Problem:
Can you copy out the entire rant about men's blazers below, word for word?

Text under study:
++++++++
LOOK AT THIS SWAGGERLESS DAD SANDWICH ON PBS DETECTIVE BREAD B. BRUH THAT IS A SUIT STRAIGHT OFF THE BACK OF A MUTHAFUCKA THAT GOT TAKEN WITH THE 49TH PICK OF THE NBA DRAFT IN LIKE 2003 B. ALL THAT SHIT IS MISSING IS LIKE 2 MORE BUTTONS. AND THESE OTHER TWO JERKOFFS LOOK LIKE THEY SOLVE SUPER BORING CRIMES IN "CUNTINGTON" OR SOME OTHER BRITISH SOUNDING TOWN.

7

HEY BRO CAN YOU LIGHT MY CIGARETTE? THANKS MAN, YEAH BRO I SAW YOU WEARING A BLAZER WITH A STUPID FUCKING PATTERN AND IMMEDIATELY KNEW YOU WERE GONNA BE THE GUY THAT WOULD HAVE JUST THE MONOGRAMMED ZIPPO I NEEDED TO LIGHT MY HAND ROLLED CIGARETTE. YOU KNOW? LIKE KINDRED SPIRITS SINCE I AM ALSO WEARING A BLAZER MADE OUT OF GRANDMA BLANKET TEXTILES. THANKS BRO, LETS TAKE A SELFIE OR GIVE EACH OTHER MUTUAL HJ'S

6

ARE THOSE SPEAKERS IN THE BACKGROUND? ARE THEY PLAYING ZEDD "CLARITY" ON A CONSTANT LOOP? BECAUSE IF THEY AIN'T THEY SHOULD BE. THIS IS THE WINGDINGS KANYE WANTS TO HANG OUT WITH. THATS WHY I NEED TO FIND OUT WHO KANYE'S COKE DEALER IS BECAUSE HIS SHIT IS SO RAW IT MAKES HIM ACTIVELY SEEK OUT DUDES WITH "NO MORE SEX" MONOGRAMMED ON THEIR LOUIS VUITTON LUGGAGE WHO WEAR JEANS WITH JON HAMM MAD MEN BLAZERS AS HANG OUT PARTNERS.
++++++++
Dataset content:
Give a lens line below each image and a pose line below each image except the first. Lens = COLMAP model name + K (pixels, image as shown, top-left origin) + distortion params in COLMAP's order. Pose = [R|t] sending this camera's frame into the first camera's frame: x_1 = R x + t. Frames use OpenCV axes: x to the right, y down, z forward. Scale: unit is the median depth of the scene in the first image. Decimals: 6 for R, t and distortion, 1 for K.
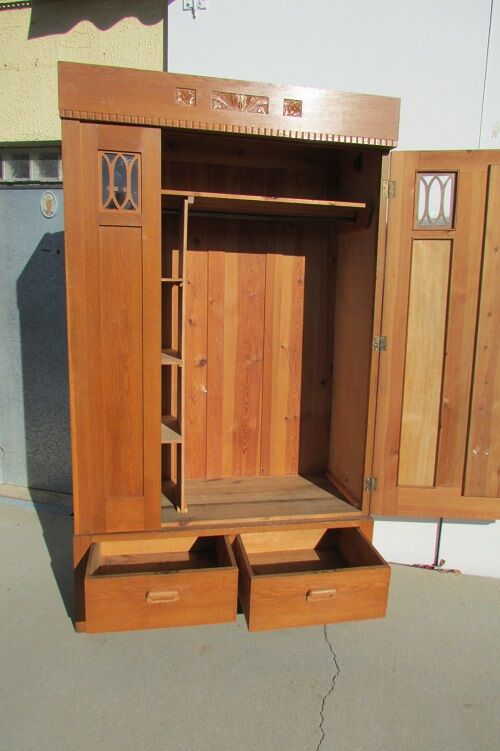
lens RADIAL K [[552.7, 0, 251.4], [0, 552.7, 377.8], [0, 0, 1]] dist [-0.008848, -0.005315]
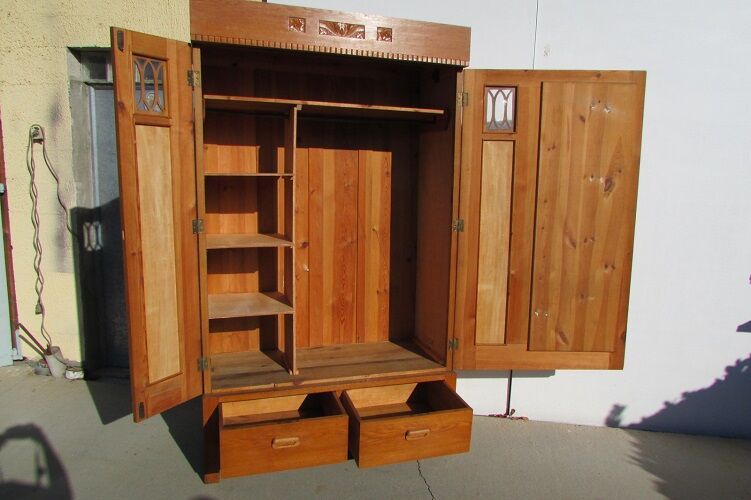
lens RADIAL K [[552.7, 0, 374.5], [0, 552.7, 248.9], [0, 0, 1]] dist [-0.008848, -0.005315]
pose [[0.994790, -0.020450, 0.099877, -0.070593], [0.022238, 0.999611, -0.016827, 0.004035], [-0.099494, 0.018961, 0.994857, -0.180612]]
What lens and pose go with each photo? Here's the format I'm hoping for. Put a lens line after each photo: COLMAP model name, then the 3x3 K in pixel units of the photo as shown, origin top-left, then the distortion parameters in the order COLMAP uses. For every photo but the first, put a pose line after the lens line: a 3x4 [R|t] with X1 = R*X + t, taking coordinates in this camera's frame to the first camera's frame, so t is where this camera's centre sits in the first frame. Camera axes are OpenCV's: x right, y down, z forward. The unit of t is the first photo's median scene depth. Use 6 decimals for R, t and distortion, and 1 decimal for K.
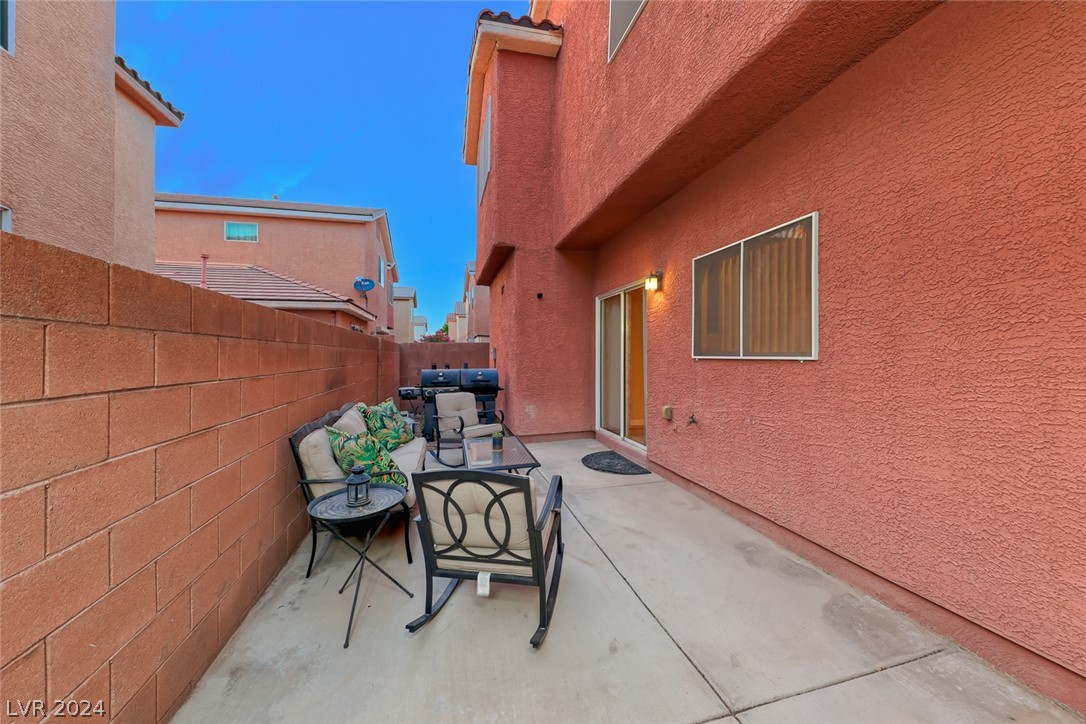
++++++++
Your response:
LOOK AT THIS SWAGGERLESS DAD SANDWICH ON PBS DETECTIVE BREAD B. BRUH THAT IS A SUIT STRAIGHT OFF THE BACK OF A MUTHAFUCKA THAT GOT TAKEN WITH THE 49TH PICK OF THE NBA DRAFT IN LIKE 2003 B. ALL THAT SHIT IS MISSING IS LIKE 2 MORE BUTTONS. AND THESE OTHER TWO JERKOFFS LOOK LIKE THEY SOLVE SUPER BORING CRIMES IN "CUNTINGTON" OR SOME OTHER BRITISH SOUNDING TOWN.

7

HEY BRO CAN YOU LIGHT MY CIGARETTE? THANKS MAN, YEAH BRO I SAW YOU WEARING A BLAZER WITH A STUPID FUCKING PATTERN AND IMMEDIATELY KNEW YOU WERE GONNA BE THE GUY THAT WOULD HAVE JUST THE MONOGRAMMED ZIPPO I NEEDED TO LIGHT MY HAND ROLLED CIGARETTE. YOU KNOW? LIKE KINDRED SPIRITS SINCE I AM ALSO WEARING A BLAZER MADE OUT OF GRANDMA BLANKET TEXTILES. THANKS BRO, LETS TAKE A SELFIE OR GIVE EACH OTHER MUTUAL HJ'S

6

ARE THOSE SPEAKERS IN THE BACKGROUND? ARE THEY PLAYING ZEDD "CLARITY" ON A CONSTANT LOOP? BECAUSE IF THEY AIN'T THEY SHOULD BE. THIS IS THE WINGDINGS KANYE WANTS TO HANG OUT WITH. THATS WHY I NEED TO FIND OUT WHO KANYE'S COKE DEALER IS BECAUSE HIS SHIT IS SO RAW IT MAKES HIM ACTIVELY SEEK OUT DUDES WITH "NO MORE SEX" MONOGRAMMED ON THEIR LOUIS VUITTON LUGGAGE WHO WEAR JEANS WITH JON HAMM MAD MEN BLAZERS AS HANG OUT PARTNERS.